Warning: Contour not rendered for constant ZData
please help me to continue my work
Thanks
How to scale both training and testing data in same manner?
hello
I would like to ask you what are the best svmtrain parameters for phoneme recognition
thank you for your reply
Hello XU Cui!
Can you please guide me how to create test and train files for libsvm use I have image data set, do not know how to divide it into test and train sets?
Hello Xu Cui,
I really dont have a question but I just wanna say thank you. you made a great explanation and very helpful. I couldnt find any perfect examples as yours
Hello Xu Cui,
I have two classes that have 300×200, 300 instances and 200 is the dimensionality of the feature. I hope you help me figure out how to represent this in a two linear class(decision boundary and # support vectors in each class.
Thank u
Dear Xu Cui,
I am very confused about one point. Until now I was always using test_label in SVMpredict command,where you have used zeros. Is it wrong what I am doing? I always get 0% accuracy, when used zeros or any double values.

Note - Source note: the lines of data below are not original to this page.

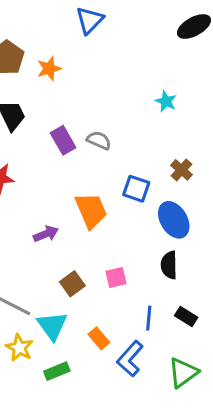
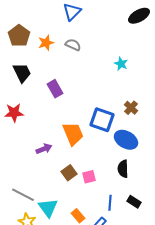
gray semicircle: (99, 140) -> (73, 45), moved
blue square: (136, 189) -> (102, 120), size x1.4
blue ellipse: (174, 220) -> (126, 140), turned -30
brown square: (72, 284) -> (69, 173), moved

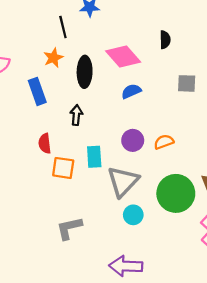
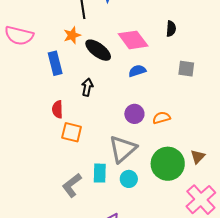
black ellipse: (85, 72) -> (98, 50), turned -60
cyan rectangle: (94, 157) -> (100, 173), moved
gray L-shape: (69, 228) -> (72, 185), turned -30

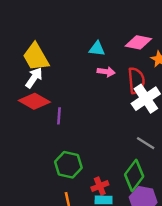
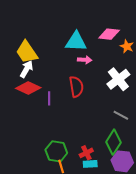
cyan triangle: (97, 49) -> (76, 42), size x1.6
red semicircle: (136, 81) -> (76, 87), moved
green hexagon: (68, 165) -> (56, 151), moved

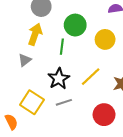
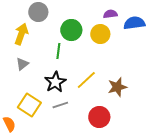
yellow arrow: (35, 34) -> (21, 34), moved
yellow circle: (105, 39) -> (100, 34), moved

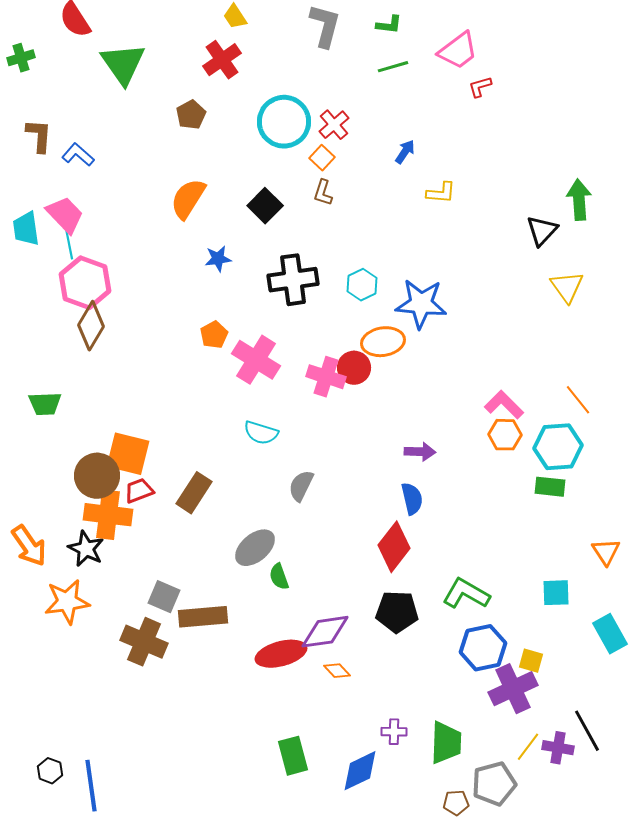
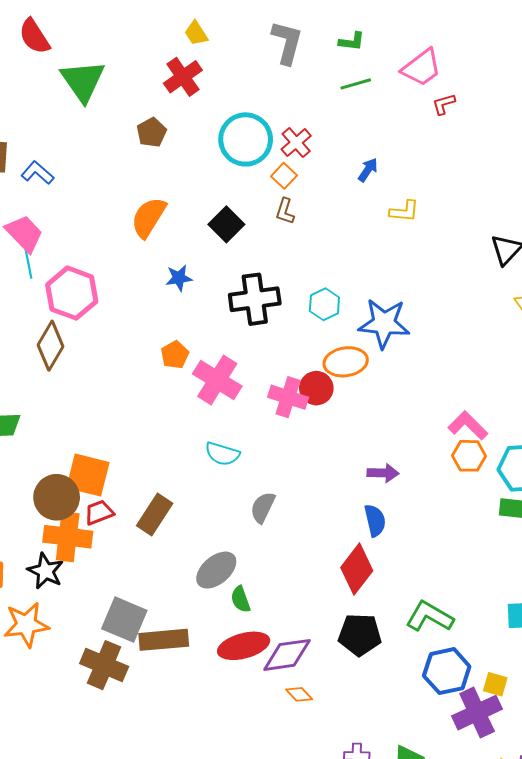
pink hexagon: (85, 283) -> (72, 293), moved
gray square: (164, 597) -> (124, 620), size x1.4
red ellipse: (281, 654) -> (244, 646), moved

I checked read_me file it also says if you dont have test labels you can use any double value. But when I use different values I get 0 % accuracy.
Thanks a lot.
Regards,
Thank you so much for this priceless information. I was wondering why do I get zero accuracy when I used the half of the training data in testing with zero labels as new data? I would be more than happy if you could kindly reply to my massage. Thank you
I just realized, I have asked the same question twice, I am really wondering why I get the same problem and is there a particular reason why it is happening:( thank you in advance.
Dear Xu Cui,
Can you please guide for inputting satellite images into matlab for libsvm usage
In my classification problem, I have 6 classes. When I use libsvm and use predict function, it will give 15 decision values for each input. From these values how can I decide predict label class?
Also, is these values representing the values of decision funtion?
Hello Xu Cui,
I have learned cross-validation to learn optimal values for c and gamma for radial basis function SVM using LIBSVM and the code available at LIBSVM site. But if i want to use the same code to obtain value of only C for a linear SVM it does not work.Some matrix dimension mismatch is the error message. Can you help in this regards. Tnx.
@serra
MATLAB has built in ‘svmtrain’ and ‘svmclassify’ functions… but here in this code Author has used the ‘svmtrain’ and ‘svmpredict’ functions from libsvm package available at https://www.csie.ntu.edu.tw/~cjlin/libsvm/ …
download them from there.. Hope it helps
@Xu Cui
How to determine the values of the for loops :
for log2c = -1:3,
for log2g = -4:1,
How to know the optimum range for the value of c and g?
when i tried with different range i get different accuracy and different cross validation accuracy.(low cross validation like 52.4 )but accuracy 90 and sometime even 100% . how to know whether i have overfitting in my data?
thanks in advance
Hello
your code is really helpful.
Just a question, do you know how to draw a line as a decision boundary among the support vectors?
Regards
Amin
Please, I need your help. How can I construct an routines in Octave, to give k random groups automatically? For example, I have n = 161, k = 5 and I want to construct an routines to give 5 random group.
Jailson Lopes
Dear Xu Cui,I am using epsilon SVR to my research problem. I scaled the input and output both the variable in between 0 to 1. Now i wanted to use grid search optimization technique to get the optimized value of cost (c), radial basis(gamma) and the margin(epsilon)parameter. Literature suggested that, the search range for C is in between 0 to 32768. Could you please suggest me for the scaled dependent data also, this range will works. Whether C is any dependency over the range of dependent variable or not. Or i should change the search space from 0 to 3 for the scaled dependent data.